Work instructions: Collect all lines below with the string "image".

Records provided:
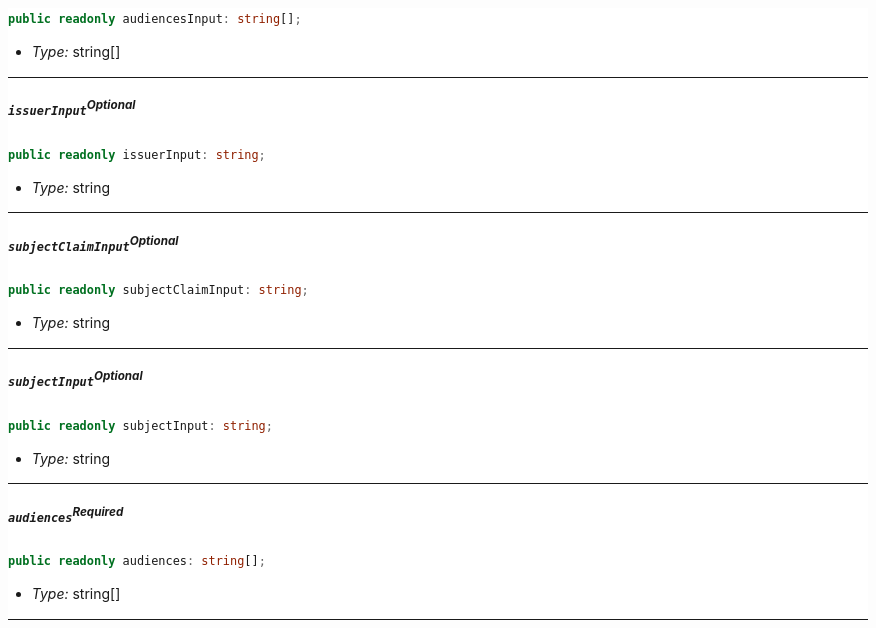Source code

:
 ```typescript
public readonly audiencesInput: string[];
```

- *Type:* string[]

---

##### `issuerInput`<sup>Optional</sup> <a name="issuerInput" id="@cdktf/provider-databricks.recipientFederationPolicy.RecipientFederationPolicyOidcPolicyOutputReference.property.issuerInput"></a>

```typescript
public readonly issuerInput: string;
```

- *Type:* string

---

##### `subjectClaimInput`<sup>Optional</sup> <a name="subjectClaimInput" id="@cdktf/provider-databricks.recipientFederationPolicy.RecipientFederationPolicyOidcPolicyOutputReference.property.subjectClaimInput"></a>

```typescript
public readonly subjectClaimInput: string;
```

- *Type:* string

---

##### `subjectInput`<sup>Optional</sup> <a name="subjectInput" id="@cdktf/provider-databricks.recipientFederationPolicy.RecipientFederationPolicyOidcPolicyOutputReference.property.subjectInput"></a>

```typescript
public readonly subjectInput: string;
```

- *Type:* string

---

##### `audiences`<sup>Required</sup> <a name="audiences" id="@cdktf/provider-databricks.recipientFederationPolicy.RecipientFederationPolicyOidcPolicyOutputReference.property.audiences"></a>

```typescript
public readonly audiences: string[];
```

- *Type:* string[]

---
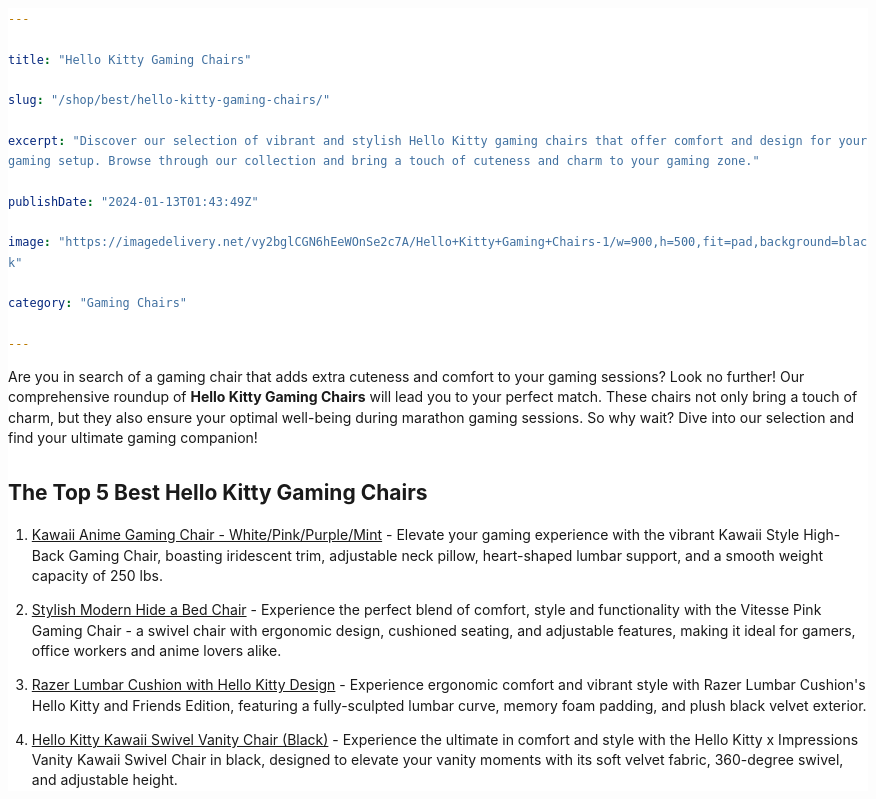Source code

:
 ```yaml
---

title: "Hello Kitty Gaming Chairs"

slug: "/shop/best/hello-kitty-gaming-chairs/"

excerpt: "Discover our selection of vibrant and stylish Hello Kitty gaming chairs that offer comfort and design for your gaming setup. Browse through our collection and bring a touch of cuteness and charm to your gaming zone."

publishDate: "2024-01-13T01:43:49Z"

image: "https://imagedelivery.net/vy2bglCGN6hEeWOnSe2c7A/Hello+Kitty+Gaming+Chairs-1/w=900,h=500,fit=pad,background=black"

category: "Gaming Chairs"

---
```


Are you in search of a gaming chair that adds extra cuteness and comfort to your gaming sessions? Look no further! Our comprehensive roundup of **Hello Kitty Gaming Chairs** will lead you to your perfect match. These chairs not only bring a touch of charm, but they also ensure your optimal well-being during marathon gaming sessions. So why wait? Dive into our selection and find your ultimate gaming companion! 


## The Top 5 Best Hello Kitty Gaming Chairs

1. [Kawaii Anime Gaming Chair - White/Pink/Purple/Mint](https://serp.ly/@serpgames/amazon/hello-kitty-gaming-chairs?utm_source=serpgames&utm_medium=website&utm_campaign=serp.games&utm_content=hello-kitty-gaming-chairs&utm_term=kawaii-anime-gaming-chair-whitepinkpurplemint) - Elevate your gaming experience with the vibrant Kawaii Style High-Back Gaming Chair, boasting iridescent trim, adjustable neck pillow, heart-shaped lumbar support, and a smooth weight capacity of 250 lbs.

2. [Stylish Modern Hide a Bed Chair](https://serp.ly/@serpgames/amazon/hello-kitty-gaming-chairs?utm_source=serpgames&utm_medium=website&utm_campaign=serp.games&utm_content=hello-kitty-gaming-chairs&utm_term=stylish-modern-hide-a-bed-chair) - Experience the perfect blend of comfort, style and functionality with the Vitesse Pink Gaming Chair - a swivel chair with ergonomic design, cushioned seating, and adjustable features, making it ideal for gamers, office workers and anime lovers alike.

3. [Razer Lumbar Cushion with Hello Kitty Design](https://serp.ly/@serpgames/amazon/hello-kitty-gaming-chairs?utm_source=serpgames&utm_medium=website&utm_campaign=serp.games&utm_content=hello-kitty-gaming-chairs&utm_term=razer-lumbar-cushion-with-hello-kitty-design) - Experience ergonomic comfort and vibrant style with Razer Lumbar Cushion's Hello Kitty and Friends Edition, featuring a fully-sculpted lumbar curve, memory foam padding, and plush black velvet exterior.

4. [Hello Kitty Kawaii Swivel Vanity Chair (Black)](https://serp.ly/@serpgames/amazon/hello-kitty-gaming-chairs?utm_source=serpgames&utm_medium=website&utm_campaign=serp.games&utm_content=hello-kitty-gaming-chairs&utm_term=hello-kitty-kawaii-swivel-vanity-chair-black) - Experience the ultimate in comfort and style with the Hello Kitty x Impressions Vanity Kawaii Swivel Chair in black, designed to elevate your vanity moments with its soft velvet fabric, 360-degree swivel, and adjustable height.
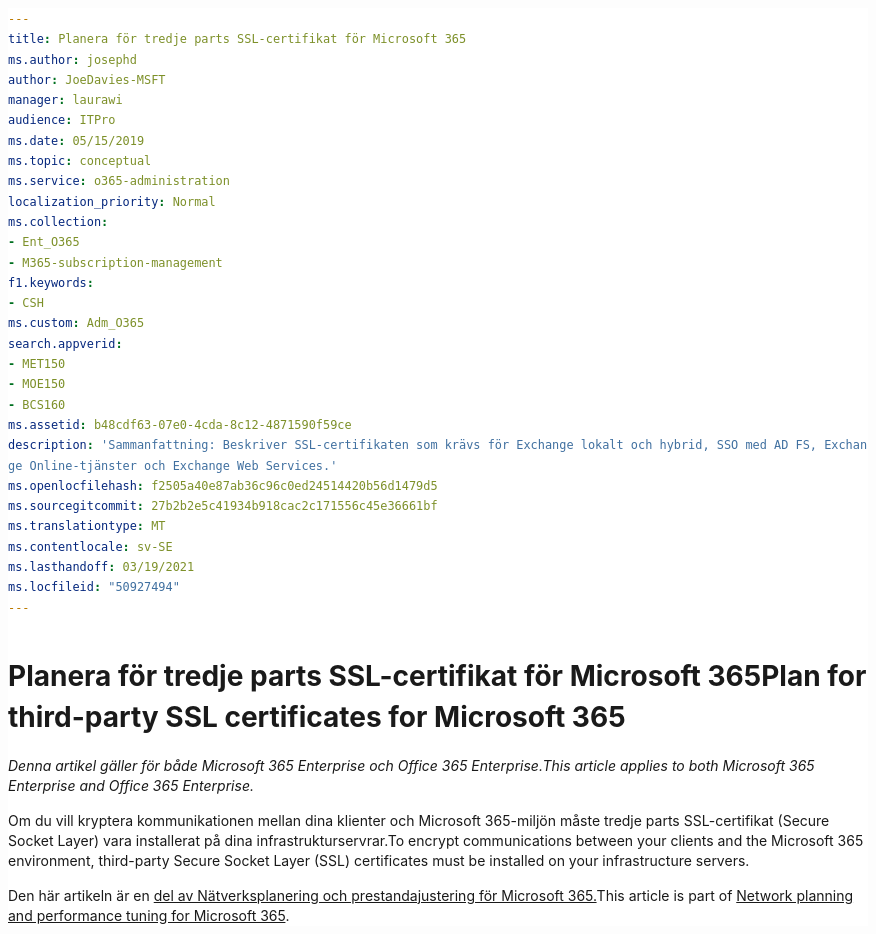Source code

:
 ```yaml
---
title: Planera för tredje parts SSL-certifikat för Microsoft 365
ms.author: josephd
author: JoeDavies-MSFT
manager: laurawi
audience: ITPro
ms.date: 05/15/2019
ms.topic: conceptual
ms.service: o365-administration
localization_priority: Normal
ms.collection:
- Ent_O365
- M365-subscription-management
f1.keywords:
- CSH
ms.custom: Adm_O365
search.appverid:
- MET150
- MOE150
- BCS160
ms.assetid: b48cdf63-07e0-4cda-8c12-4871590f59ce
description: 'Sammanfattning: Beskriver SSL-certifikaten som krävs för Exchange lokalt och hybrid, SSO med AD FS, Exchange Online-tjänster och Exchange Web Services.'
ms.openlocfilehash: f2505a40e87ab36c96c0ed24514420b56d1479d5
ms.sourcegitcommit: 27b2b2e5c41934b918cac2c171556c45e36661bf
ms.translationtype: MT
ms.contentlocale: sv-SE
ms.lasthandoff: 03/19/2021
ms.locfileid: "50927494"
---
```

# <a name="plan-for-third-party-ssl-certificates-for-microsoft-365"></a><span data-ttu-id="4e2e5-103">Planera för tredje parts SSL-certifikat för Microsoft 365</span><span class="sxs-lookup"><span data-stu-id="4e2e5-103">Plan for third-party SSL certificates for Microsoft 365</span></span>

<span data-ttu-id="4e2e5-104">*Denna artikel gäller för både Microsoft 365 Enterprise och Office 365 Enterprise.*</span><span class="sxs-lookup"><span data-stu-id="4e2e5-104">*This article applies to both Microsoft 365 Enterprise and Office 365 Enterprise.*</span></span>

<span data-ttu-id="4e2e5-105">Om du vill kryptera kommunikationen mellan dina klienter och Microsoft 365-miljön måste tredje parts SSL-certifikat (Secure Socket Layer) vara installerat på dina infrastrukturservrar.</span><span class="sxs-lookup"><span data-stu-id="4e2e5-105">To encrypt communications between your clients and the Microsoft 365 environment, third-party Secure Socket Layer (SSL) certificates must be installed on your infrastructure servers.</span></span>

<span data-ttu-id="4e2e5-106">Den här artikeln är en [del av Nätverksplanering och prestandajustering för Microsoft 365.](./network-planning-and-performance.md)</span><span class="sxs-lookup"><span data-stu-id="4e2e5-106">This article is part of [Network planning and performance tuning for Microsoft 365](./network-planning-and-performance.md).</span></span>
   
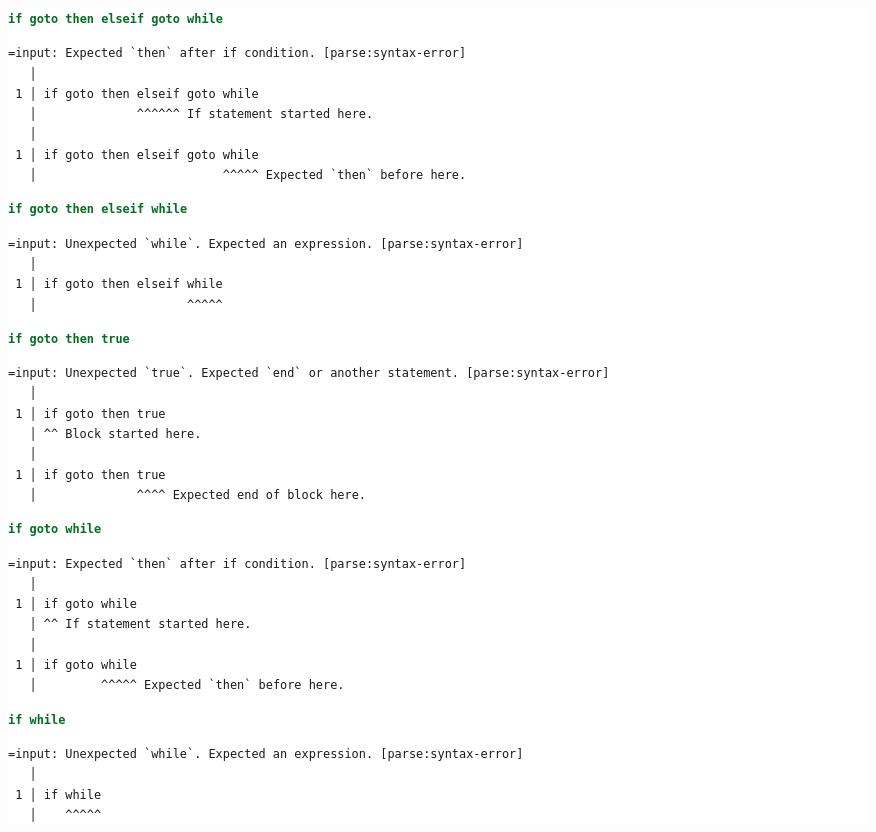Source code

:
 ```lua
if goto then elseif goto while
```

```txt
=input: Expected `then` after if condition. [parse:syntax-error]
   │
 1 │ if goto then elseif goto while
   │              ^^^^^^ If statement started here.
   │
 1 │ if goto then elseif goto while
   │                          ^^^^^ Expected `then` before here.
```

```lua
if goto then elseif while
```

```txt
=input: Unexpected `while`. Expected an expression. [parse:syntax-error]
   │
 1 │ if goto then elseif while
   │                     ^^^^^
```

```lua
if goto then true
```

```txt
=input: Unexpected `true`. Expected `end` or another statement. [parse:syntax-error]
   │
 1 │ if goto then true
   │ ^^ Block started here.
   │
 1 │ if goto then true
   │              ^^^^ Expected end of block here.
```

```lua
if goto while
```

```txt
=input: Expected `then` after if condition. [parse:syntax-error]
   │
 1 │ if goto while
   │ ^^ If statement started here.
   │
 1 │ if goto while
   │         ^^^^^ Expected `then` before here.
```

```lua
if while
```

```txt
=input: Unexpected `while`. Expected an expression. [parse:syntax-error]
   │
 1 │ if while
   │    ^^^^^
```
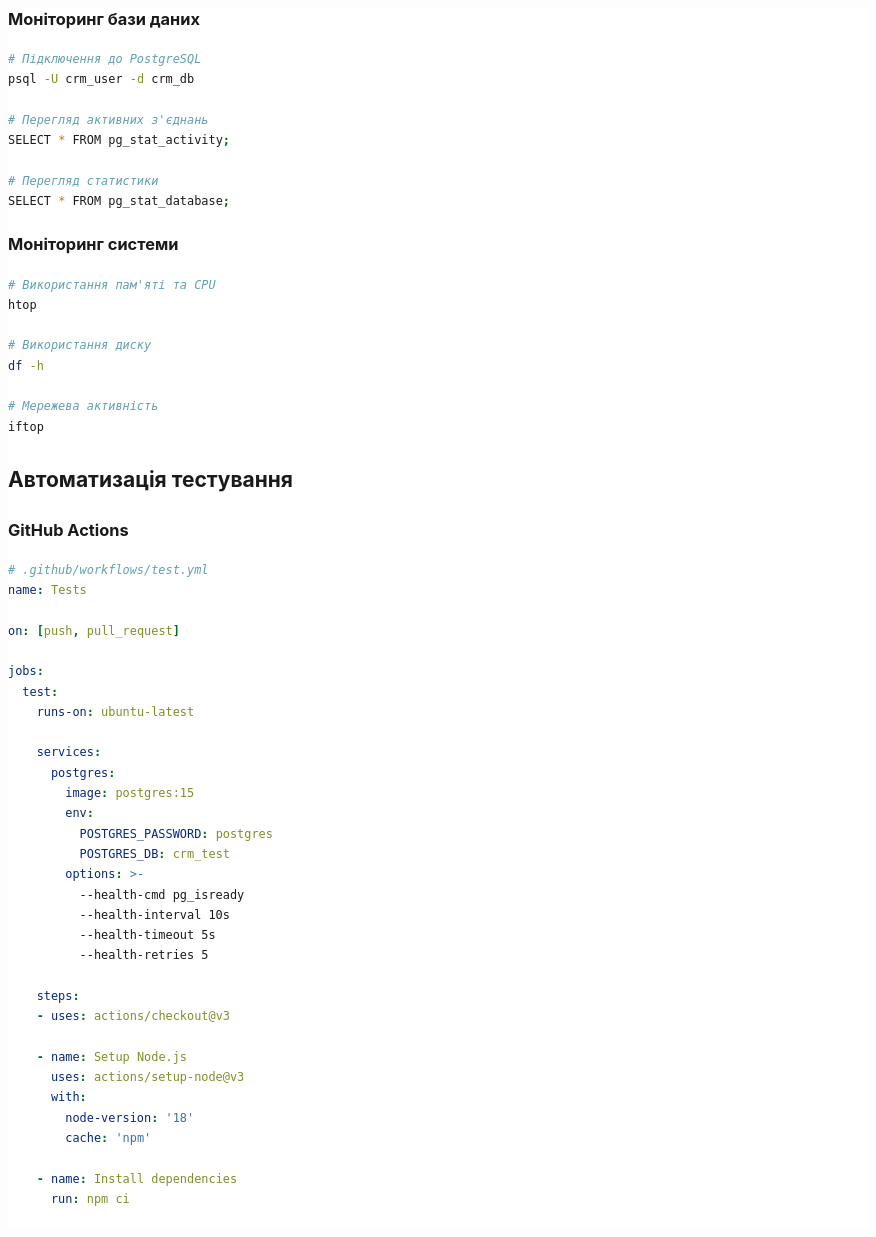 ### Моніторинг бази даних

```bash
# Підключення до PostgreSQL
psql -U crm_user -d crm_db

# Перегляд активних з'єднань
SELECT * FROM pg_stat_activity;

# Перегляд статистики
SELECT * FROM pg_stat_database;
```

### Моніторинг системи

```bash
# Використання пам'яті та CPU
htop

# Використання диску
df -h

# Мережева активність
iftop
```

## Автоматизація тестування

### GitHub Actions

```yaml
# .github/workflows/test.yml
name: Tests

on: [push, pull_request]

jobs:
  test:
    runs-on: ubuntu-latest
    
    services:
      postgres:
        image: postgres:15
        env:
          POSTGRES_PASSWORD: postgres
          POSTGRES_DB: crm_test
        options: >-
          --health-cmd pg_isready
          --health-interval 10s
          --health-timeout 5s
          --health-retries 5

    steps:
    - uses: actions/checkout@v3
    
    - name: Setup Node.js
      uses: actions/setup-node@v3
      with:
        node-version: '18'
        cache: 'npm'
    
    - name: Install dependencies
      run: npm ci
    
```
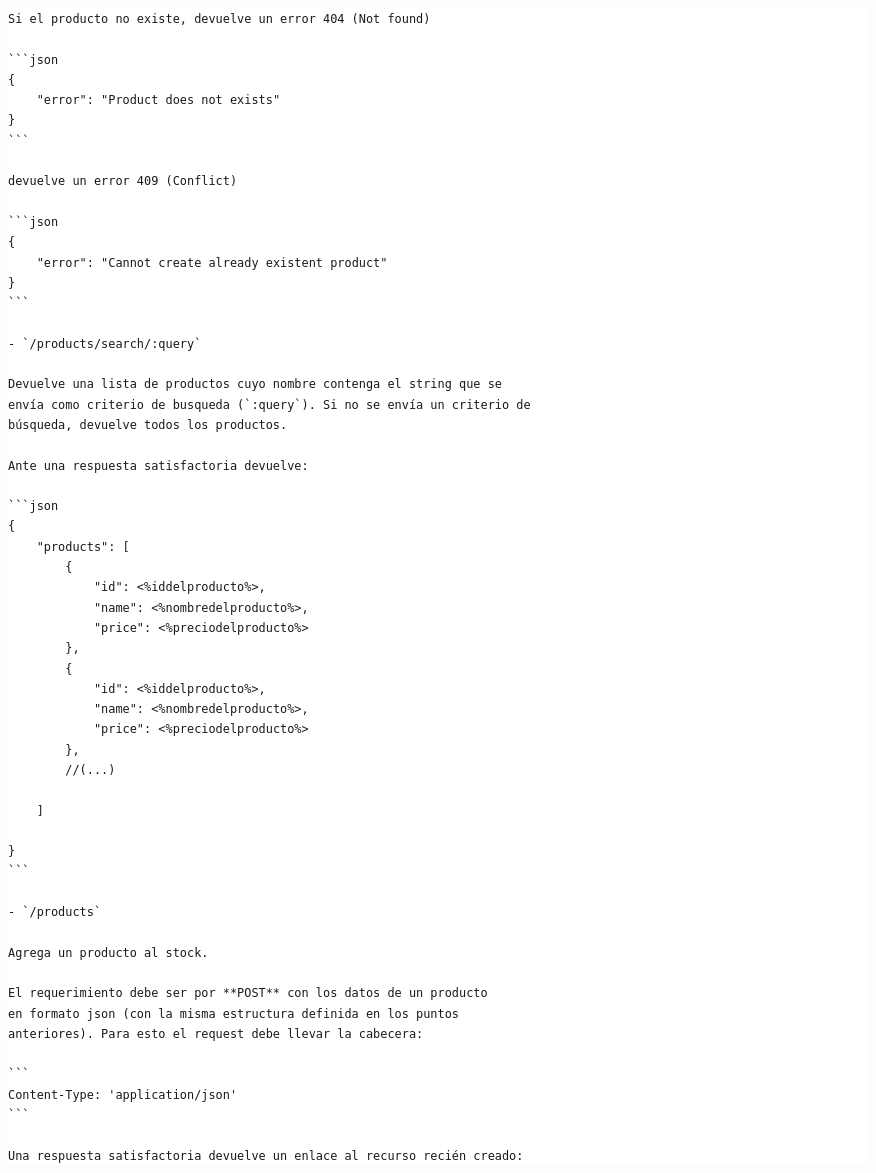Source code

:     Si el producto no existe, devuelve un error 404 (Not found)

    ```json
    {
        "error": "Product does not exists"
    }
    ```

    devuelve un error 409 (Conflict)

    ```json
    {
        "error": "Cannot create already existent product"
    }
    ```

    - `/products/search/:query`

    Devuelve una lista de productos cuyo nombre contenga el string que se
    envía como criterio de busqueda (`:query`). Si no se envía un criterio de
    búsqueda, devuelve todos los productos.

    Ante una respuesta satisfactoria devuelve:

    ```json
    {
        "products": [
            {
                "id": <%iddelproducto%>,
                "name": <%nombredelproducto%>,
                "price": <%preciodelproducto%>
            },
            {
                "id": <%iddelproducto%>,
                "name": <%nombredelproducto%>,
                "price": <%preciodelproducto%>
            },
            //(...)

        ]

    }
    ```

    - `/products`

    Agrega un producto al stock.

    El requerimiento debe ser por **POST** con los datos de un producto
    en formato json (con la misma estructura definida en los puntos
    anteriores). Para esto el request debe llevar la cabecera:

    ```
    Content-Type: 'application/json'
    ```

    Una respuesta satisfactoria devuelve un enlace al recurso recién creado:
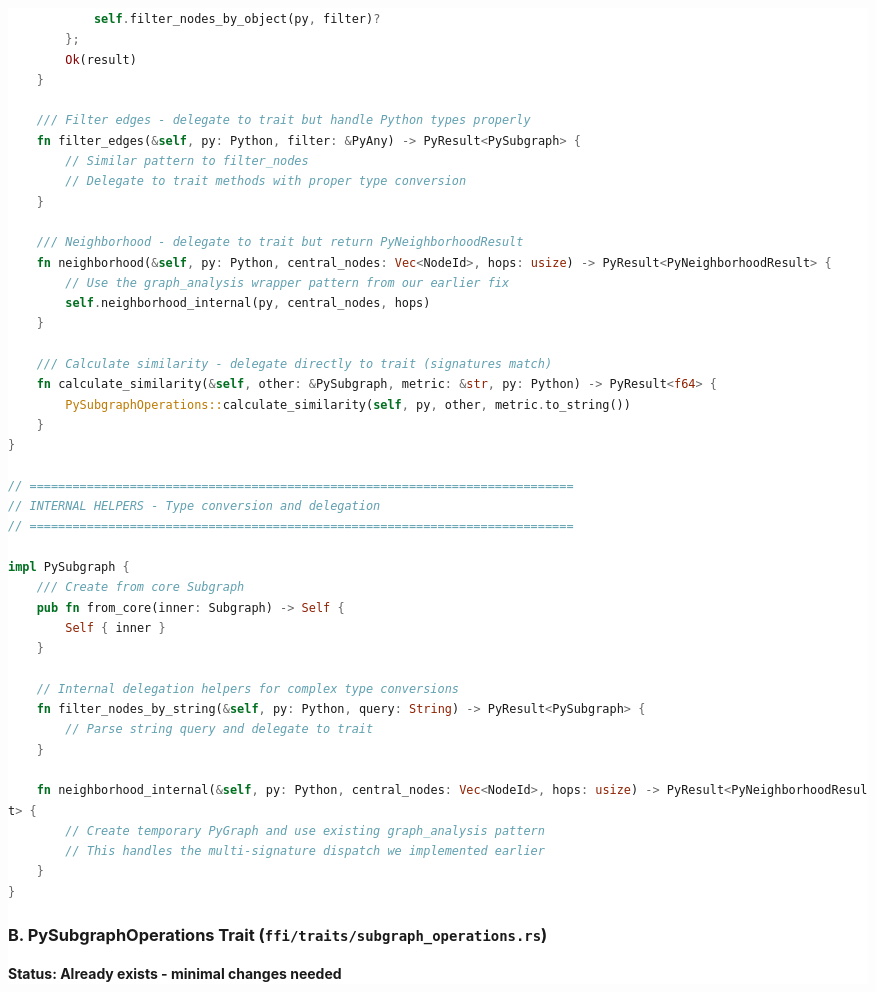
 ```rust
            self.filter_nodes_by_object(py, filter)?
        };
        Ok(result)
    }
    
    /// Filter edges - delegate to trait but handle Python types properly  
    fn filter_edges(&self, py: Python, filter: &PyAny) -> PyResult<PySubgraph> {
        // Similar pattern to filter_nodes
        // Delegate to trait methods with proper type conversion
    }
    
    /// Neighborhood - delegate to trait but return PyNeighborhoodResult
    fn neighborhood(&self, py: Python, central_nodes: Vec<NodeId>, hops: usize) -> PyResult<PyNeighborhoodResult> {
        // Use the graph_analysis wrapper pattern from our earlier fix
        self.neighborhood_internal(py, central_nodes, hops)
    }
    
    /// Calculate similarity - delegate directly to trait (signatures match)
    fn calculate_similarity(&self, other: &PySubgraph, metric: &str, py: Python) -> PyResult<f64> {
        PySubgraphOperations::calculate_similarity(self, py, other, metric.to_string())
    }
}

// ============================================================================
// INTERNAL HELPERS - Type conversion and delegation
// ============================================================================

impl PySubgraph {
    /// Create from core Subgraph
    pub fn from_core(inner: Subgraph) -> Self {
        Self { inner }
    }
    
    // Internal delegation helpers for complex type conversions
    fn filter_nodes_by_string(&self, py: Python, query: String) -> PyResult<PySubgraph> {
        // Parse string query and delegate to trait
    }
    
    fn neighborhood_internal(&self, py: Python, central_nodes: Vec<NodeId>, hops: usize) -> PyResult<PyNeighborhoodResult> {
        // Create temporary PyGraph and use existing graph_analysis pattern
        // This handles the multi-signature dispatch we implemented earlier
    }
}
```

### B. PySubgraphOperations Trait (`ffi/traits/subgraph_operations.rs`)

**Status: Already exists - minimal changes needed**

Result of the exercise:
image: "https://imagedelivery.net/vy2bglCGN6hEeWOnSe2c7A/Hello+Kitty+Gaming+Chairs-1/w=900,h=500,fit=pad,background=black"
        image: postgres:15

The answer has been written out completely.